Requirement ::
Could you restate the entries below word for word?

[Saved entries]
▽
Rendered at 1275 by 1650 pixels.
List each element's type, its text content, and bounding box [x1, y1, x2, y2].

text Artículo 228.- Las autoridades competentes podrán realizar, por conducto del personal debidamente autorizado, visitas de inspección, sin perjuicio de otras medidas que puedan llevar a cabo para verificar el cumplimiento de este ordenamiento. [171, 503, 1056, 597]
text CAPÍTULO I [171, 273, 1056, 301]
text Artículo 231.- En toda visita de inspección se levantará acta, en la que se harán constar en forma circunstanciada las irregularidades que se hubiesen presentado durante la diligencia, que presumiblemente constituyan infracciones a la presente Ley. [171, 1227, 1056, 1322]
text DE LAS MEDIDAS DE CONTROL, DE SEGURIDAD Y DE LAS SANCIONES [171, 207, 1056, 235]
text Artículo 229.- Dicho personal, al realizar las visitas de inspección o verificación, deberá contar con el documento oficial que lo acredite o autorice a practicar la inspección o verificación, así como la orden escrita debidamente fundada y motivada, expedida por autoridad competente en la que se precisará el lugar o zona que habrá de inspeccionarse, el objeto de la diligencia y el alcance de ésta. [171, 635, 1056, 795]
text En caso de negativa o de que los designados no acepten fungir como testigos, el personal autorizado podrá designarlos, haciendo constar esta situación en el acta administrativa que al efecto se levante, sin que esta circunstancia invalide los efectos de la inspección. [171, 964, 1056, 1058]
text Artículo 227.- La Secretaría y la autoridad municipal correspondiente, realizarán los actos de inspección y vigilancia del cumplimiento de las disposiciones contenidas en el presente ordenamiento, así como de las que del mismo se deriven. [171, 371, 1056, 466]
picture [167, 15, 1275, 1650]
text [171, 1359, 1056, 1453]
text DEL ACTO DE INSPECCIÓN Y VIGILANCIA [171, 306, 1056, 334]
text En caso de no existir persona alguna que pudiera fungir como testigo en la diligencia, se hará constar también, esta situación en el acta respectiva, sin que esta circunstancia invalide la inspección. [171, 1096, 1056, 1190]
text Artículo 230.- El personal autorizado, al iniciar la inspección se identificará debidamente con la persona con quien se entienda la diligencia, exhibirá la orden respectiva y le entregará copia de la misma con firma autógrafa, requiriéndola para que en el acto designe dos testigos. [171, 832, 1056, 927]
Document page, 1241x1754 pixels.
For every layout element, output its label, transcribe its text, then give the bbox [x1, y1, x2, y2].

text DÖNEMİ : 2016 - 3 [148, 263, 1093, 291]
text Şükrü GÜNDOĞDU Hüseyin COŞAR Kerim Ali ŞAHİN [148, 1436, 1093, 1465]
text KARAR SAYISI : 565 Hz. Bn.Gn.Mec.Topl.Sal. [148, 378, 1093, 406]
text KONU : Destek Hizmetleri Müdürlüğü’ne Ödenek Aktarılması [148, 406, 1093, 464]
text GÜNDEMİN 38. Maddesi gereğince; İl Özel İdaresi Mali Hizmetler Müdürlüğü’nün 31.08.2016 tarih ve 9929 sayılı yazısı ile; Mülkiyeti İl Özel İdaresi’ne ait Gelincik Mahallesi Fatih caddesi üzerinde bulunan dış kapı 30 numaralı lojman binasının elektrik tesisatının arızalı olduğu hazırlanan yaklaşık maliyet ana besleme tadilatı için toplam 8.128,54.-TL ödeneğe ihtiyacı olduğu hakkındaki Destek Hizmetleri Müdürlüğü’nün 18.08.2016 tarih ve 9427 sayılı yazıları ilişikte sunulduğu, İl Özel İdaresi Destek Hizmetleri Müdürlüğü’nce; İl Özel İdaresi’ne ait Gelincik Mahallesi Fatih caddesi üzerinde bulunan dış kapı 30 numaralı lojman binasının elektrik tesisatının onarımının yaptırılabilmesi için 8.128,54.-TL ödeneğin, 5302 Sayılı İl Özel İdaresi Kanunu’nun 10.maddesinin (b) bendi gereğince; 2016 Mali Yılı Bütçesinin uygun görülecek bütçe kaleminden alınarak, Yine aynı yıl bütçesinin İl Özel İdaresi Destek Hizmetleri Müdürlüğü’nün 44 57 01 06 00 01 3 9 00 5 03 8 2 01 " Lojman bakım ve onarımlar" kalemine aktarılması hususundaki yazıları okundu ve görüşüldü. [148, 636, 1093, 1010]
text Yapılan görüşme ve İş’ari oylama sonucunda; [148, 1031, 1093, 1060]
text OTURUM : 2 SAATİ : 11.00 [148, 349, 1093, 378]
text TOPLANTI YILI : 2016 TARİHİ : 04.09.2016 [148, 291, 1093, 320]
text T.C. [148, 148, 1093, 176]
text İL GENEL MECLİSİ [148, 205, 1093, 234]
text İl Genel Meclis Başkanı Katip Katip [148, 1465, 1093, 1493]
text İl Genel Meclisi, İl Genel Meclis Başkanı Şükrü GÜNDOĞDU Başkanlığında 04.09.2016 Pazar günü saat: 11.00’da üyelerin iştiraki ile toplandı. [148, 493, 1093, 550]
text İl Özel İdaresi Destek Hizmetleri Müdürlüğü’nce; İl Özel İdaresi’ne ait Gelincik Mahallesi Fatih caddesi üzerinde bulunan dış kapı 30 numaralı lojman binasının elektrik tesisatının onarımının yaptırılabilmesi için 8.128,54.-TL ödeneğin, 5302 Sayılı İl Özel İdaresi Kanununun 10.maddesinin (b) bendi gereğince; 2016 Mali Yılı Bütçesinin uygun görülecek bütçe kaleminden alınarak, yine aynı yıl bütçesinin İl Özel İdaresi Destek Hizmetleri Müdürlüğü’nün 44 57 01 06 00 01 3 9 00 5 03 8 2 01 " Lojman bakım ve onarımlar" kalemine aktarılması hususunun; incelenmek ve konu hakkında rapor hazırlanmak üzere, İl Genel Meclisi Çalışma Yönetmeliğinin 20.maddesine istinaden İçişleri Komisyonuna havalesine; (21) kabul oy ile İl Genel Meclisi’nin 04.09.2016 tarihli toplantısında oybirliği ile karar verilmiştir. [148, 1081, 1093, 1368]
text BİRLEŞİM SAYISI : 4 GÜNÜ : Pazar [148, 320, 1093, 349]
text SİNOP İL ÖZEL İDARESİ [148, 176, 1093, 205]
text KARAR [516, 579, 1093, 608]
△
Expected answer ::
Rendered at 1275 by 1650 pixels.
List each element's type, its text content, and bounding box [x1, y1, x2, y2].

text Artículo 228.- Las autoridades competentes podrán realizar, por conducto del personal debidamente autorizado, visitas de inspección, sin perjuicio de otras medidas que puedan llevar a cabo para verificar el cumplimiento de este ordenamiento. [171, 503, 1056, 597]
text CAPÍTULO I [171, 273, 1056, 301]
text Artículo 231.- En toda visita de inspección se levantará acta, en la que se harán constar en forma circunstanciada las irregularidades que se hubiesen presentado durante la diligencia, que presumiblemente constituyan infracciones a la presente Ley. [171, 1227, 1056, 1322]
text DE LAS MEDIDAS DE CONTROL, DE SEGURIDAD Y DE LAS SANCIONES [171, 207, 1056, 235]
text Artículo 229.- Dicho personal, al realizar las visitas de inspección o verificación, deberá contar con el documento oficial que lo acredite o autorice a practicar la inspección o verificación, así como la orden escrita debidamente fundada y motivada, expedida por autoridad competente en la que se precisará el lugar o zona que habrá de inspeccionarse, el objeto de la diligencia y el alcance de ésta. [171, 635, 1056, 795]
text En caso de negativa o de que los designados no acepten fungir como testigos, el personal autorizado podrá designarlos, haciendo constar esta situación en el acta administrativa que al efecto se levante, sin que esta circunstancia invalide los efectos de la inspección. [171, 964, 1056, 1058]
text Artículo 227.- La Secretaría y la autoridad municipal correspondiente, realizarán los actos de inspección y vigilancia del cumplimiento de las disposiciones contenidas en el presente ordenamiento, así como de las que del mismo se deriven. [171, 371, 1056, 466]
picture [167, 15, 1275, 1650]
text [171, 1359, 1056, 1453]
text DEL ACTO DE INSPECCIÓN Y VIGILANCIA [171, 306, 1056, 334]
text En caso de no existir persona alguna que pudiera fungir como testigo en la diligencia, se hará constar también, esta situación en el acta respectiva, sin que esta circunstancia invalide la inspección. [171, 1096, 1056, 1190]
text Artículo 230.- El personal autorizado, al iniciar la inspección se identificará debidamente con la persona con quien se entienda la diligencia, exhibirá la orden respectiva y le entregará copia de la misma con firma autógrafa, requiriéndola para que en el acto designe dos testigos. [171, 832, 1056, 927]
Document page, 1241x1754 pixels.
For every layout element, output its label, transcribe its text, then give the bbox [x1, y1, x2, y2].

text DÖNEMİ : 2016 - 3 [148, 263, 1093, 291]
text Şükrü GÜNDOĞDU Hüseyin COŞAR Kerim Ali ŞAHİN [148, 1436, 1093, 1465]
text KARAR SAYISI : 565 Hz. Bn.Gn.Mec.Topl.Sal. [148, 378, 1093, 406]
text KONU : Destek Hizmetleri Müdürlüğü’ne Ödenek Aktarılması [148, 406, 1093, 464]
text GÜNDEMİN 38. Maddesi gereğince; İl Özel İdaresi Mali Hizmetler Müdürlüğü’nün 31.08.2016 tarih ve 9929 sayılı yazısı ile; Mülkiyeti İl Özel İdaresi’ne ait Gelincik Mahallesi Fatih caddesi üzerinde bulunan dış kapı 30 numaralı lojman binasının elektrik tesisatının arızalı olduğu hazırlanan yaklaşık maliyet ana besleme tadilatı için toplam 8.128,54.-TL ödeneğe ihtiyacı olduğu hakkındaki Destek Hizmetleri Müdürlüğü’nün 18.08.2016 tarih ve 9427 sayılı yazıları ilişikte sunulduğu, İl Özel İdaresi Destek Hizmetleri Müdürlüğü’nce; İl Özel İdaresi’ne ait Gelincik Mahallesi Fatih caddesi üzerinde bulunan dış kapı 30 numaralı lojman binasının elektrik tesisatının onarımının yaptırılabilmesi için 8.128,54.-TL ödeneğin, 5302 Sayılı İl Özel İdaresi Kanunu’nun 10.maddesinin (b) bendi gereğince; 2016 Mali Yılı Bütçesinin uygun görülecek bütçe kaleminden alınarak, Yine aynı yıl bütçesinin İl Özel İdaresi Destek Hizmetleri Müdürlüğü’nün 44 57 01 06 00 01 3 9 00 5 03 8 2 01 " Lojman bakım ve onarımlar" kalemine aktarılması hususundaki yazıları okundu ve görüşüldü. [148, 636, 1093, 1010]
text Yapılan görüşme ve İş’ari oylama sonucunda; [148, 1031, 1093, 1060]
text OTURUM : 2 SAATİ : 11.00 [148, 349, 1093, 378]
text TOPLANTI YILI : 2016 TARİHİ : 04.09.2016 [148, 291, 1093, 320]
text T.C. [148, 148, 1093, 176]
text İL GENEL MECLİSİ [148, 205, 1093, 234]
text İl Genel Meclis Başkanı Katip Katip [148, 1465, 1093, 1493]
text İl Genel Meclisi, İl Genel Meclis Başkanı Şükrü GÜNDOĞDU Başkanlığında 04.09.2016 Pazar günü saat: 11.00’da üyelerin iştiraki ile toplandı. [148, 493, 1093, 550]
text İl Özel İdaresi Destek Hizmetleri Müdürlüğü’nce; İl Özel İdaresi’ne ait Gelincik Mahallesi Fatih caddesi üzerinde bulunan dış kapı 30 numaralı lojman binasının elektrik tesisatının onarımının yaptırılabilmesi için 8.128,54.-TL ödeneğin, 5302 Sayılı İl Özel İdaresi Kanununun 10.maddesinin (b) bendi gereğince; 2016 Mali Yılı Bütçesinin uygun görülecek bütçe kaleminden alınarak, yine aynı yıl bütçesinin İl Özel İdaresi Destek Hizmetleri Müdürlüğü’nün 44 57 01 06 00 01 3 9 00 5 03 8 2 01 " Lojman bakım ve onarımlar" kalemine aktarılması hususunun; incelenmek ve konu hakkında rapor hazırlanmak üzere, İl Genel Meclisi Çalışma Yönetmeliğinin 20.maddesine istinaden İçişleri Komisyonuna havalesine; (21) kabul oy ile İl Genel Meclisi’nin 04.09.2016 tarihli toplantısında oybirliği ile karar verilmiştir. [148, 1081, 1093, 1368]
text BİRLEŞİM SAYISI : 4 GÜNÜ : Pazar [148, 320, 1093, 349]
text SİNOP İL ÖZEL İDARESİ [148, 176, 1093, 205]
text KARAR [516, 579, 1093, 608]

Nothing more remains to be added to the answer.